◆ **EXERCISE INSTRUCTIONS**: For the records that follow, work out how many lines include "Measures" and give only that count.
RECORDS FOR THE TASK: Begin
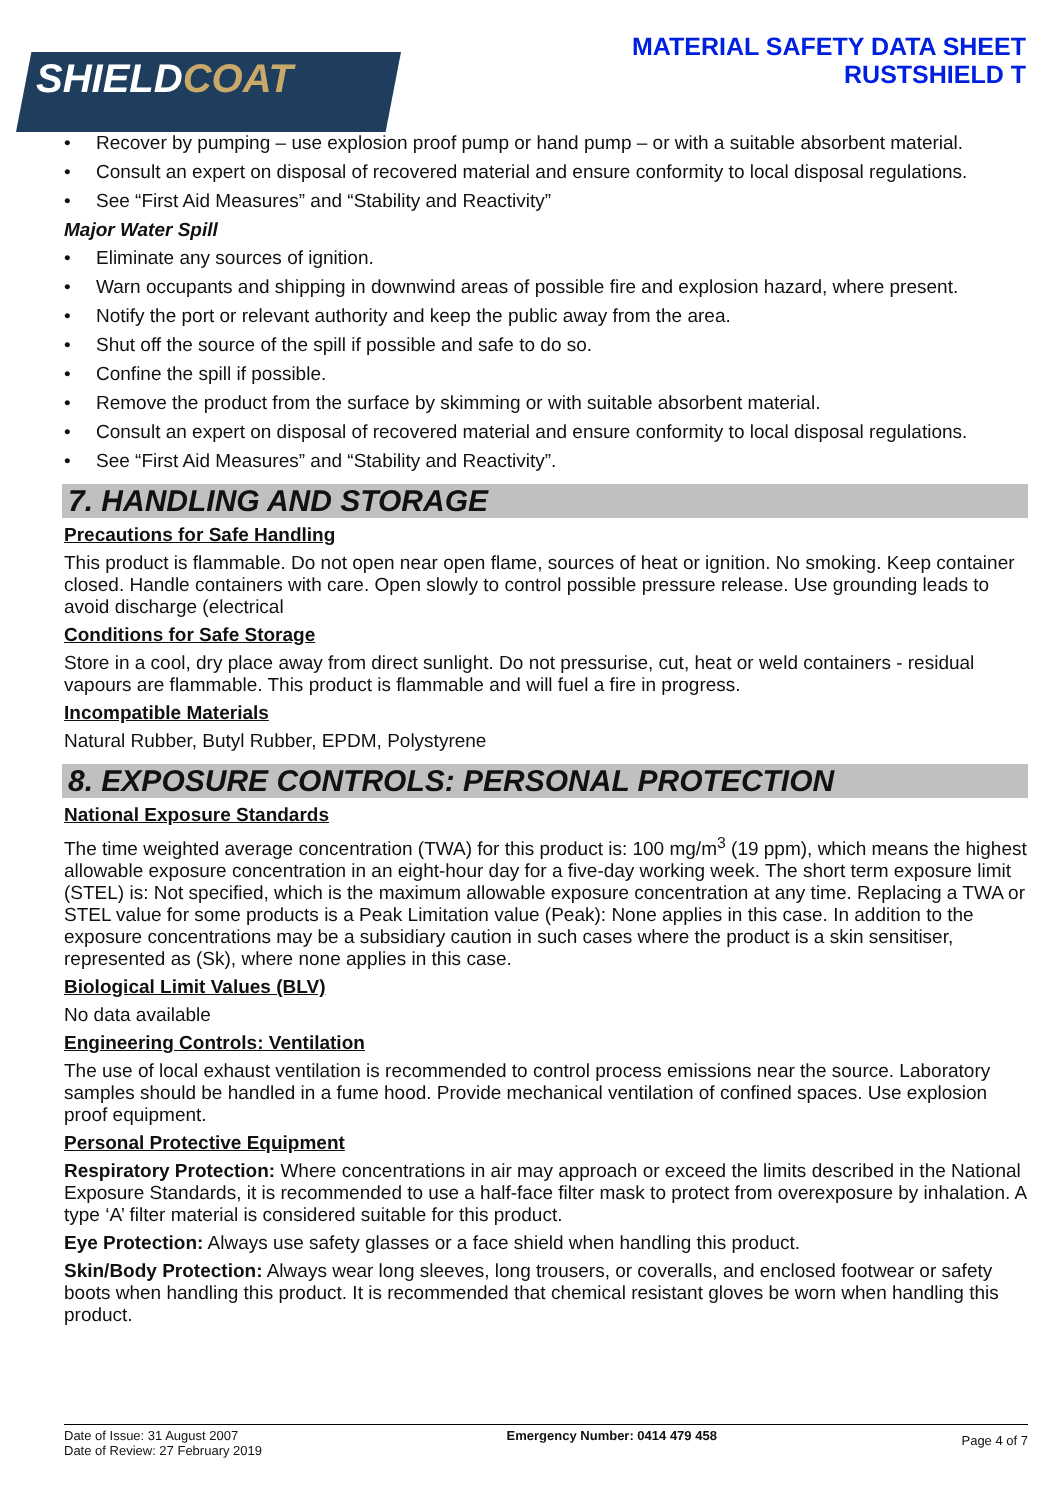SHIELDCOAT
MATERIAL SAFETY DATA SHEET
RUSTSHIELD T
Recover by pumping – use explosion proof pump or hand pump – or with a suitable absorbent material.
Consult an expert on disposal of recovered material and ensure conformity to local disposal regulations.
See “First Aid Measures” and “Stability and Reactivity”
Major Water Spill
Eliminate any sources of ignition.
Warn occupants and shipping in downwind areas of possible fire and explosion hazard, where present.
Notify the port or relevant authority and keep the public away from the area.
Shut off the source of the spill if possible and safe to do so.
Confine the spill if possible.
Remove the product from the surface by skimming or with suitable absorbent material.
Consult an expert on disposal of recovered material and ensure conformity to local disposal regulations.
See “First Aid Measures” and “Stability and Reactivity”.
7. HANDLING AND STORAGE
Precautions for Safe Handling
This product is flammable. Do not open near open flame, sources of heat or ignition. No smoking. Keep container closed. Handle containers with care. Open slowly to control possible pressure release. Use grounding leads to avoid discharge (electrical
Conditions for Safe Storage
Store in a cool, dry place away from direct sunlight. Do not pressurise, cut, heat or weld containers - residual vapours are flammable. This product is flammable and will fuel a fire in progress.
Incompatible Materials
Natural Rubber, Butyl Rubber, EPDM, Polystyrene
8. EXPOSURE CONTROLS: PERSONAL PROTECTION
National Exposure Standards
The time weighted average concentration (TWA) for this product is: 100 mg/m<sup>3</sup> (19 ppm), which means the highest allowable exposure concentration in an eight-hour day for a five-day working week. The short term exposure limit (STEL) is: Not specified, which is the maximum allowable exposure concentration at any time. Replacing a TWA or STEL value for some products is a Peak Limitation value (Peak): None applies in this case. In addition to the exposure concentrations may be a subsidiary caution in such cases where the product is a skin sensitiser, represented as (Sk), where none applies in this case.
Biological Limit Values (BLV)
No data available
Engineering Controls: Ventilation
The use of local exhaust ventilation is recommended to control process emissions near the source. Laboratory samples should be handled in a fume hood. Provide mechanical ventilation of confined spaces. Use explosion proof equipment.
Personal Protective Equipment
Respiratory Protection: Where concentrations in air may approach or exceed the limits described in the National Exposure Standards, it is recommended to use a half-face filter mask to protect from overexposure by inhalation. A type ‘A’ filter material is considered suitable for this product.
Eye Protection: Always use safety glasses or a face shield when handling this product.
Skin/Body Protection: Always wear long sleeves, long trousers, or coveralls, and enclosed footwear or safety boots when handling this product. It is recommended that chemical resistant gloves be worn when handling this product.
Date of Issue: 31 August 2007
Date of Review: 27 February 2019
Emergency Number: 0414 479 458
Page 4 of 7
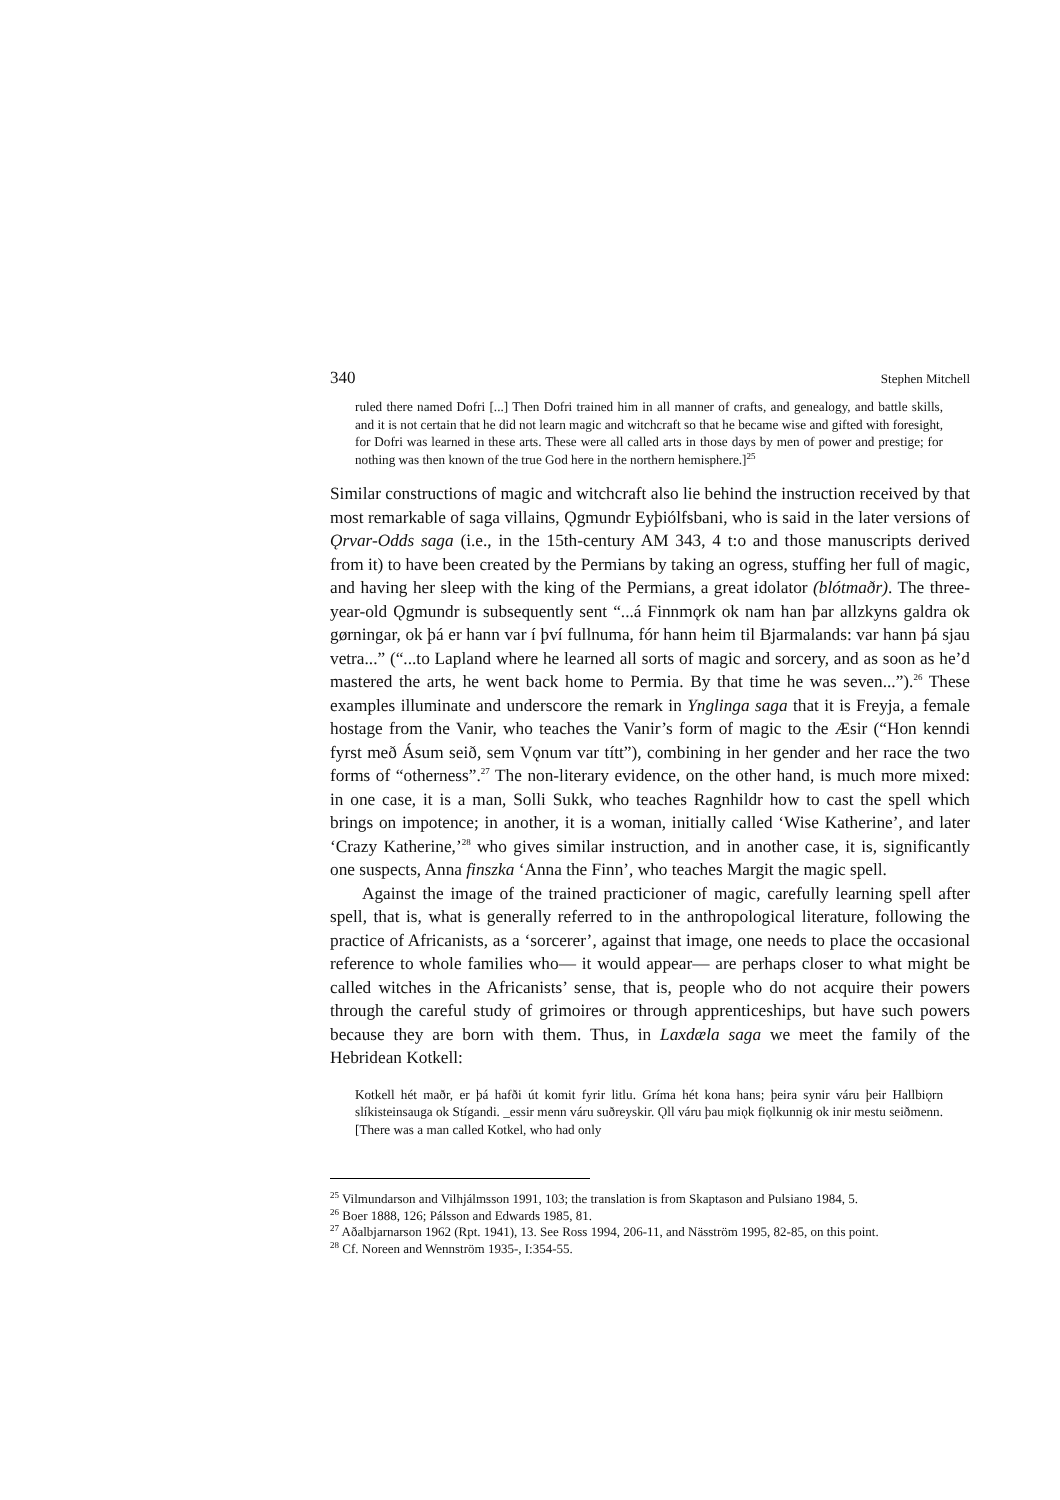340 Stephen Mitchell
ruled there named Dofri [...] Then Dofri trained him in all manner of crafts, and genealogy, and battle skills, and it is not certain that he did not learn magic and witchcraft so that he became wise and gifted with foresight, for Dofri was learned in these arts. These were all called arts in those days by men of power and prestige; for nothing was then known of the true God here in the northern hemisphere.]<sup>25</sup>
Similar constructions of magic and witchcraft also lie behind the instruction received by that most remarkable of saga villains, Ǫgmundr Eyþiólfsbani, who is said in the later versions of Ǫrvar-Odds saga (i.e., in the 15th-century AM 343, 4 t:o and those manuscripts derived from it) to have been created by the Permians by taking an ogress, stuffing her full of magic, and having her sleep with the king of the Permians, a great idolator (blótmaðr). The three-year-old Ǫgmundr is subsequently sent “...á Finnmǫrk ok nam han þar allzkyns galdra ok gørningar, ok þá er hann var í því fullnuma, fór hann heim til Bjarmalands: var hann þá sjau vetra...” (“...to Lapland where he learned all sorts of magic and sorcery, and as soon as he’d mastered the arts, he went back home to Permia. By that time he was seven...”).<sup>26</sup> These examples illuminate and underscore the remark in Ynglinga saga that it is Freyja, a female hostage from the Vanir, who teaches the Vanir’s form of magic to the Æsir (“Hon kenndi fyrst með Ásum seið, sem Vǫnum var títt”), combining in her gender and her race the two forms of “otherness”.<sup>27</sup> The non-literary evidence, on the other hand, is much more mixed: in one case, it is a man, Solli Sukk, who teaches Ragnhildr how to cast the spell which brings on impotence; in another, it is a woman, initially called ‘Wise Katherine’, and later ‘Crazy Katherine,’<sup>28</sup> who gives similar instruction, and in another case, it is, significantly one suspects, Anna finszka ‘Anna the Finn’, who teaches Margit the magic spell.
Against the image of the trained practicioner of magic, carefully learning spell after spell, that is, what is generally referred to in the anthropological literature, following the practice of Africanists, as a ‘sorcerer’, against that image, one needs to place the occasional reference to whole families who— it would appear— are perhaps closer to what might be called witches in the Africanists’ sense, that is, people who do not acquire their powers through the careful study of grimoires or through apprenticeships, but have such powers because they are born with them. Thus, in Laxdæla saga we meet the family of the Hebridean Kotkell:
Kotkell hét maðr, er þá hafði út komit fyrir litlu. Gríma hét kona hans; þeira synir váru þeir Hallbiǫrn slíkisteinsauga ok Stígandi. _essir menn váru suðreyskir. Ǫll váru þau miǫk fiǫlkunnig ok inir mestu seiðmenn. [There was a man called Kotkel, who had only
<sup>25</sup> Vilmundarson and Vilhjálmsson 1991, 103; the translation is from Skaptason and Pulsiano 1984, 5.
<sup>26</sup> Boer 1888, 126; Pálsson and Edwards 1985, 81.
<sup>27</sup> Aðalbjarnarson 1962 (Rpt. 1941), 13. See Ross 1994, 206-11, and Näsström 1995, 82-85, on this point.
<sup>28</sup> Cf. Noreen and Wennström 1935-, I:354-55.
RECORDS FOR THE TASK: End
◆ **EXERCISE OUTPUT**: 2